Radionuclide (RN) interaction with cementitious materials and its hyperalkaline environment must be studied for a correct prediction of radionuclide migration in the long term. One of the important points to predict RN migration is to know their solubility and speciation. Solubility of RN and their interactions with organic compounds present in the repositories are reported in Nuclear Energy Agency (NEA) reports like its chemical thermodynamics volume 9, which was published in 2005 [1]. In particular, studies related to Ni-citrate systems in alkaline and hyperalkaline systems are quite limited. Also, some inconsistencies related with the values facilitated are discussed. Similarly, the mechanistic understanding of the uptake of An(III) by
cementitious materials in the presence of organic ligands is very limited, particularly due to the low concentrations in the aqueous phase and thus the limitations with regard to the use of spectroscopic methods.

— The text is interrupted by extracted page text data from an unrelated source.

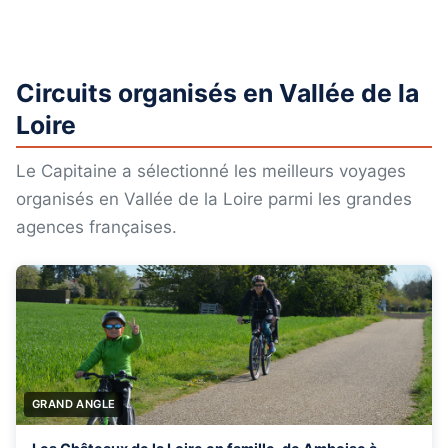
Circuits organisés en Vallée de la
Loire
Le Capitaine a sélectionné les meilleurs voyages
organisés en Vallée de la Loire parmi les grandes
agences françaises.
GRAND ANGLE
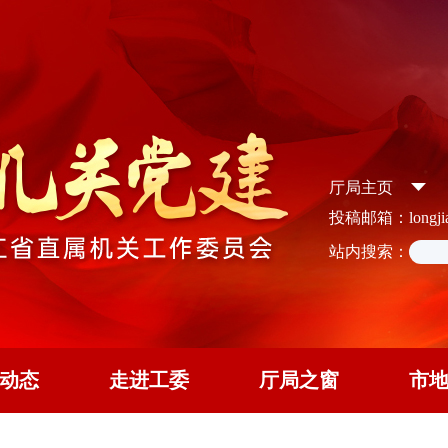
厅局主页
投稿邮箱：longjian
站内搜索：
动态
走进工委
厅局之窗
市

In this context, the research stay of Oscar Almendros at KIT-INE focused on two objectives using different experimental techniques: (i) the study of Portlandite-Cm(III)-CA/ISA systems with TRLFS, and (ii) the solubility of the binary system Ni-citrate. The latter is expected to provide a sound understanding of the aqueous speciation in the presence of this organic ligands, which is considered as a key input for the for the interpretation and modelling of the ternary system with cement phases. TRLFS measurements allowed the identification of both aqueous complexes and sorbed species in the system Portlandite-Cm(III)-CA/ISA, as well as their corresponding evolution with increasing ligand concentrations. In combination with the wet-chemistry data obtained at CIEMAT for analogous system, these results will contribute to unravel the complex mechanisms driving the retention of An(III) under these conditions. Solubility studies have allowed to gain a sound understanding of complexation phenomena for the Ni(II)-CIT system, both in the absence and presence of Ca. In contrast to initial expectations, Ca does not outcompete Ni(II) for CIT complexation, but instead participates in the formation of ternary complexes of the type Ca-Ni(II)-CIT. Thermodynamic models are currently being derived, and these will be a key input for the the modelling of sorption data obtained in the wet-chemistry experiments at CIEMAT.